Records from a dataset

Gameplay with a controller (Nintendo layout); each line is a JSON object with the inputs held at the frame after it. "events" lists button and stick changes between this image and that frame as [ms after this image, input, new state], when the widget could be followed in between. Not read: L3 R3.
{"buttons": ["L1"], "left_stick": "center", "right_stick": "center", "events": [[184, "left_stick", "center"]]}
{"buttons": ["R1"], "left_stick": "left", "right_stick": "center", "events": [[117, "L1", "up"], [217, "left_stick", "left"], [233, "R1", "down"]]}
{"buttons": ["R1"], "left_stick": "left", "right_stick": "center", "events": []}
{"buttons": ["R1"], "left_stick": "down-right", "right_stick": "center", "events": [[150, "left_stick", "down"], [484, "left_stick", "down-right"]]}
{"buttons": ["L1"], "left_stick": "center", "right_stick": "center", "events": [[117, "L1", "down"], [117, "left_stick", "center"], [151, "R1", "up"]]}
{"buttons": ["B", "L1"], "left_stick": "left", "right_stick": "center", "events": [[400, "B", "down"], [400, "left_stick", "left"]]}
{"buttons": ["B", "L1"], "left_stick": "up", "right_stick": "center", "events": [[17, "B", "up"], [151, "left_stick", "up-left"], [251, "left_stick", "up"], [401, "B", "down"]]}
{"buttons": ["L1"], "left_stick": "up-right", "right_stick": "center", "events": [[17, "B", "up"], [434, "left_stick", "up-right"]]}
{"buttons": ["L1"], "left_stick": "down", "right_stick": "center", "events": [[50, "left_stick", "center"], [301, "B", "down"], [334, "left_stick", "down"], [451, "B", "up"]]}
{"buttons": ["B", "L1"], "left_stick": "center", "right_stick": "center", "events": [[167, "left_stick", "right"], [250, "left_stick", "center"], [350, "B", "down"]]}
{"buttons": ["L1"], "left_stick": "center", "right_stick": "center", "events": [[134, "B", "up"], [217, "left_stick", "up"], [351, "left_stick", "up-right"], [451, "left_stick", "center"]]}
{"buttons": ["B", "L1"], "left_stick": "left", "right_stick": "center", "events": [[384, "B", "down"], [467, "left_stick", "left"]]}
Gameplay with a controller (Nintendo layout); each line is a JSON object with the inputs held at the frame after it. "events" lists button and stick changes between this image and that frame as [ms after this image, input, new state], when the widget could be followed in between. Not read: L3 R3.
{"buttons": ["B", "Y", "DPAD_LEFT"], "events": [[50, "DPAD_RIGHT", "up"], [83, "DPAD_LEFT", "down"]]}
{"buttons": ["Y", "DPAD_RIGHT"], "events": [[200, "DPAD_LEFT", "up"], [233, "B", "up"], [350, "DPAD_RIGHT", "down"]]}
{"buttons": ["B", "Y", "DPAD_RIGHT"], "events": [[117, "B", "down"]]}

§ What the exercise asks: All the data above should be set down a second time, exactly.

§ Written answer:
Gameplay with a controller (Nintendo layout); each line is a JSON object with the inputs held at the frame after it. "events" lists button and stick changes between this image and that frame as [ms after this image, input, new state], when the widget could be followed in between. Not read: L3 R3.
{"buttons": ["L1"], "left_stick": "center", "right_stick": "center", "events": [[184, "left_stick", "center"]]}
{"buttons": ["R1"], "left_stick": "left", "right_stick": "center", "events": [[117, "L1", "up"], [217, "left_stick", "left"], [233, "R1", "down"]]}
{"buttons": ["R1"], "left_stick": "left", "right_stick": "center", "events": []}
{"buttons": ["R1"], "left_stick": "down-right", "right_stick": "center", "events": [[150, "left_stick", "down"], [484, "left_stick", "down-right"]]}
{"buttons": ["L1"], "left_stick": "center", "right_stick": "center", "events": [[117, "L1", "down"], [117, "left_stick", "center"], [151, "R1", "up"]]}
{"buttons": ["B", "L1"], "left_stick": "left", "right_stick": "center", "events": [[400, "B", "down"], [400, "left_stick", "left"]]}
{"buttons": ["B", "L1"], "left_stick": "up", "right_stick": "center", "events": [[17, "B", "up"], [151, "left_stick", "up-left"], [251, "left_stick", "up"], [401, "B", "down"]]}
{"buttons": ["L1"], "left_stick": "up-right", "right_stick": "center", "events": [[17, "B", "up"], [434, "left_stick", "up-right"]]}
{"buttons": ["L1"], "left_stick": "down", "right_stick": "center", "events": [[50, "left_stick", "center"], [301, "B", "down"], [334, "left_stick", "down"], [451, "B", "up"]]}
{"buttons": ["B", "L1"], "left_stick": "center", "right_stick": "center", "events": [[167, "left_stick", "right"], [250, "left_stick", "center"], [350, "B", "down"]]}
{"buttons": ["L1"], "left_stick": "center", "right_stick": "center", "events": [[134, "B", "up"], [217, "left_stick", "up"], [351, "left_stick", "up-right"], [451, "left_stick", "center"]]}
{"buttons": ["B", "L1"], "left_stick": "left", "right_stick": "center", "events": [[384, "B", "down"], [467, "left_stick", "left"]]}
Gameplay with a controller (Nintendo layout); each line is a JSON object with the inputs held at the frame after it. "events" lists button and stick changes between this image and that frame as [ms after this image, input, new state], when the widget could be followed in between. Not read: L3 R3.
{"buttons": ["B", "Y", "DPAD_LEFT"], "events": [[50, "DPAD_RIGHT", "up"], [83, "DPAD_LEFT", "down"]]}
{"buttons": ["Y", "DPAD_RIGHT"], "events": [[200, "DPAD_LEFT", "up"], [233, "B", "up"], [350, "DPAD_RIGHT", "down"]]}
{"buttons": ["B", "Y", "DPAD_RIGHT"], "events": [[117, "B", "down"]]}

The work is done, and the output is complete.